▸ To-do item: Copy the lines in the rows below word for word, starting at the line that contains "included EF bits.</span></span>" and ending at the line that contains "w celu racjonalizacji", with both of those lines included.
▬▬▬▬▬▬
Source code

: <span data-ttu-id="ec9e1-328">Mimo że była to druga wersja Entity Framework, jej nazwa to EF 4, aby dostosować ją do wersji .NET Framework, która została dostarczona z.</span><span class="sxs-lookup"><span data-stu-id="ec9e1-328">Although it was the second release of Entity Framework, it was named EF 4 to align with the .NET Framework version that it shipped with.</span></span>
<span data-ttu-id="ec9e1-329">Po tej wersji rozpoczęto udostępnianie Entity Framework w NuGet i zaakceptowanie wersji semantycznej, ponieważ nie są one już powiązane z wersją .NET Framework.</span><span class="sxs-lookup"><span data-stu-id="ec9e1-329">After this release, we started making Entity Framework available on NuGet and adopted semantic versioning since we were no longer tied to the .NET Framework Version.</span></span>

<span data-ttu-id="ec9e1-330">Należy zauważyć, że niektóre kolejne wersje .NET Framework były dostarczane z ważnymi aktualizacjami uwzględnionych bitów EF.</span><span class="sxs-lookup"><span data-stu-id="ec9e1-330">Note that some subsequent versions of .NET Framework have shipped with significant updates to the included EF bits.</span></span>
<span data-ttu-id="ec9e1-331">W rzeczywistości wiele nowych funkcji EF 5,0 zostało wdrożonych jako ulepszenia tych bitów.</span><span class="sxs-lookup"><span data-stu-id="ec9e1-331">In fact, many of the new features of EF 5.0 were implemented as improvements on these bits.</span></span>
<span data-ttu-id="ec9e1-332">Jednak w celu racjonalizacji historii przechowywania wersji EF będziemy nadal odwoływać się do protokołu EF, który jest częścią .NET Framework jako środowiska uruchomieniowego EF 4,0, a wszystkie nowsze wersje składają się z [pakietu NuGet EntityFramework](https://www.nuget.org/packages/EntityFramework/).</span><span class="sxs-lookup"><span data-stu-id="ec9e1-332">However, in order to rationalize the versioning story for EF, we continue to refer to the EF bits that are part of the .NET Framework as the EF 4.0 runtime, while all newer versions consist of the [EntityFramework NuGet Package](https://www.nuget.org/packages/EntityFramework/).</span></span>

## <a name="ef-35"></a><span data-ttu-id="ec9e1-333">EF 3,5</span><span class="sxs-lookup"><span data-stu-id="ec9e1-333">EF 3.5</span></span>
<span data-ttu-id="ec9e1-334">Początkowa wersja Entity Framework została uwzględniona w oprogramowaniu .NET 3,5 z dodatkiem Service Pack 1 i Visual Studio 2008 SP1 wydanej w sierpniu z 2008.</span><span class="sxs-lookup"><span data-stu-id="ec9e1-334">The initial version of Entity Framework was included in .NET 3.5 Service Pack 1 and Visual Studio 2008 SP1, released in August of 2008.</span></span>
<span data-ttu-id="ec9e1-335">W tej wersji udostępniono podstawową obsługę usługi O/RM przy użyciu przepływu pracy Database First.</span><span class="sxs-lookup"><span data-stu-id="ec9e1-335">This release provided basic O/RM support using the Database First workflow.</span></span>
▬▬▬▬▬▬
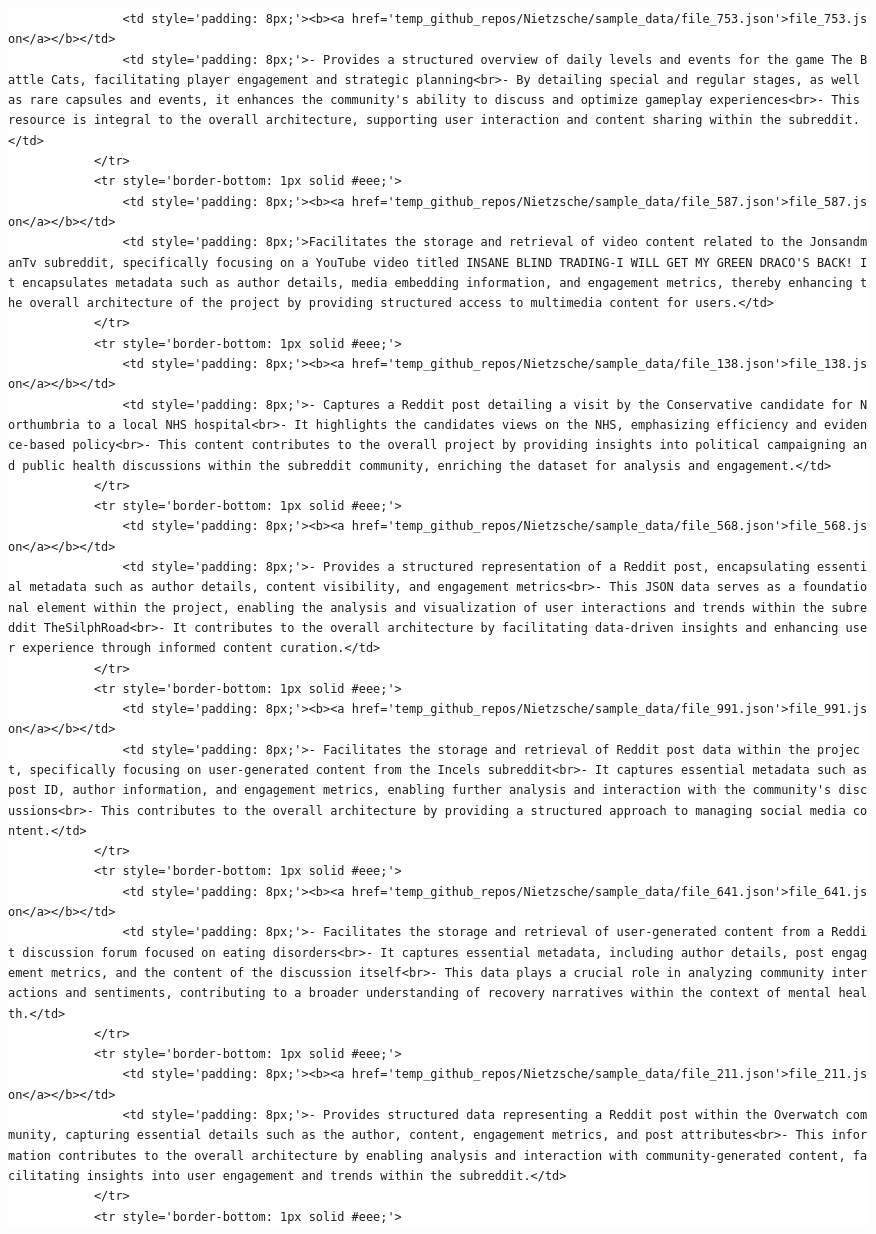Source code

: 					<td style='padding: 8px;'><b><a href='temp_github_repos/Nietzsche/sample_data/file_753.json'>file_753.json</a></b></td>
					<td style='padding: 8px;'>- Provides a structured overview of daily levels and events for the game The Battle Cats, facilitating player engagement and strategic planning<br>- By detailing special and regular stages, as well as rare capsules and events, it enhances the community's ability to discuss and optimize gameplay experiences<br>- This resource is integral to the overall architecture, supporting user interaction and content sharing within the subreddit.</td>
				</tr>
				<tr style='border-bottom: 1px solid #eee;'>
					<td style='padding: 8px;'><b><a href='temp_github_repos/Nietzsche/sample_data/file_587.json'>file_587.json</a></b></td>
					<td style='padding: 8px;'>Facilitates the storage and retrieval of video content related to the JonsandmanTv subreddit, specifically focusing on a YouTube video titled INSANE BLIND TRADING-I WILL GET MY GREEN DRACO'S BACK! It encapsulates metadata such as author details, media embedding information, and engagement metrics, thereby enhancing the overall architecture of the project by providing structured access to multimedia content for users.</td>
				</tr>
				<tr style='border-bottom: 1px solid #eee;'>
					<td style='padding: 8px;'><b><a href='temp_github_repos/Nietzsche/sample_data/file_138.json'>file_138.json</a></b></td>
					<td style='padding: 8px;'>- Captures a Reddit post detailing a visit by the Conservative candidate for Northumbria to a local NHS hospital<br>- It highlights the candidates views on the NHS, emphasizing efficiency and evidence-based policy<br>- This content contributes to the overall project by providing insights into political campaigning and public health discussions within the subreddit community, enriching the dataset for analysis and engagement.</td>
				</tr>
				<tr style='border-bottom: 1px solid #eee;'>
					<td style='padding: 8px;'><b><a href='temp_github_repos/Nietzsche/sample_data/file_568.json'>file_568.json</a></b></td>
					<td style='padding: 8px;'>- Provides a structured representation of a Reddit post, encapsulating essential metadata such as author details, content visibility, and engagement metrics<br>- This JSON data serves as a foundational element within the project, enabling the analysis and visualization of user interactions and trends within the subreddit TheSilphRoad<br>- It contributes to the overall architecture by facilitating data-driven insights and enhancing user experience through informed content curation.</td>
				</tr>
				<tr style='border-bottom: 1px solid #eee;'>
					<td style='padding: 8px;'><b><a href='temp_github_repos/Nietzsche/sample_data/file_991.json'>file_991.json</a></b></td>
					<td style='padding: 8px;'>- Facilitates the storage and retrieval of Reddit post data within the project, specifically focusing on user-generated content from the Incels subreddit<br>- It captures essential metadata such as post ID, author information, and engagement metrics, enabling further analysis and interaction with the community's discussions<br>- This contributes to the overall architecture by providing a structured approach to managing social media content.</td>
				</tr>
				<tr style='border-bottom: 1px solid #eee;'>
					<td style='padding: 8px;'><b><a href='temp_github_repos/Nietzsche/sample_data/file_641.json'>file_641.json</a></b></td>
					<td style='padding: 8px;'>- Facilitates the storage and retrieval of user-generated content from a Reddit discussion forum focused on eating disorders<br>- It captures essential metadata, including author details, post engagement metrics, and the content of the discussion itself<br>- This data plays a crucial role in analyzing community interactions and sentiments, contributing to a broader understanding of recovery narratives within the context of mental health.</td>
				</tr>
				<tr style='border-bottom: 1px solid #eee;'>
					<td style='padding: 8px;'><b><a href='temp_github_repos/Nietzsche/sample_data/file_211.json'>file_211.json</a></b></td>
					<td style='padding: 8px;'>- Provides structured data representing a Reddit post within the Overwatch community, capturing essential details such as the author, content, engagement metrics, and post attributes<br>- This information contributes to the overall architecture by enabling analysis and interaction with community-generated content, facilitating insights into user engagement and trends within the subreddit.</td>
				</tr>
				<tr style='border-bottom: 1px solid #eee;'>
▬▬▬▬▬▬
▸ Completed exercise:
<span data-ttu-id="ec9e1-330">Należy zauważyć, że niektóre kolejne wersje .NET Framework były dostarczane z ważnymi aktualizacjami uwzględnionych bitów EF.</span><span class="sxs-lookup"><span data-stu-id="ec9e1-330">Note that some subsequent versions of .NET Framework have shipped with significant updates to the included EF bits.</span></span>
<span data-ttu-id="ec9e1-331">W rzeczywistości wiele nowych funkcji EF 5,0 zostało wdrożonych jako ulepszenia tych bitów.</span><span class="sxs-lookup"><span data-stu-id="ec9e1-331">In fact, many of the new features of EF 5.0 were implemented as improvements on these bits.</span></span>
<span data-ttu-id="ec9e1-332">Jednak w celu racjonalizacji historii przechowywania wersji EF będziemy nadal odwoływać się do protokołu EF, który jest częścią .NET Framework jako środowiska uruchomieniowego EF 4,0, a wszystkie nowsze wersje składają się z [pakietu NuGet EntityFramework](https://www.nuget.org/packages/EntityFramework/).</span><span class="sxs-lookup"><span data-stu-id="ec9e1-332">However, in order to rationalize the versioning story for EF, we continue to refer to the EF bits that are part of the .NET Framework as the EF 4.0 runtime, while all newer versions consist of the [EntityFramework NuGet Package](https://www.nuget.org/packages/EntityFramework/).</span></span>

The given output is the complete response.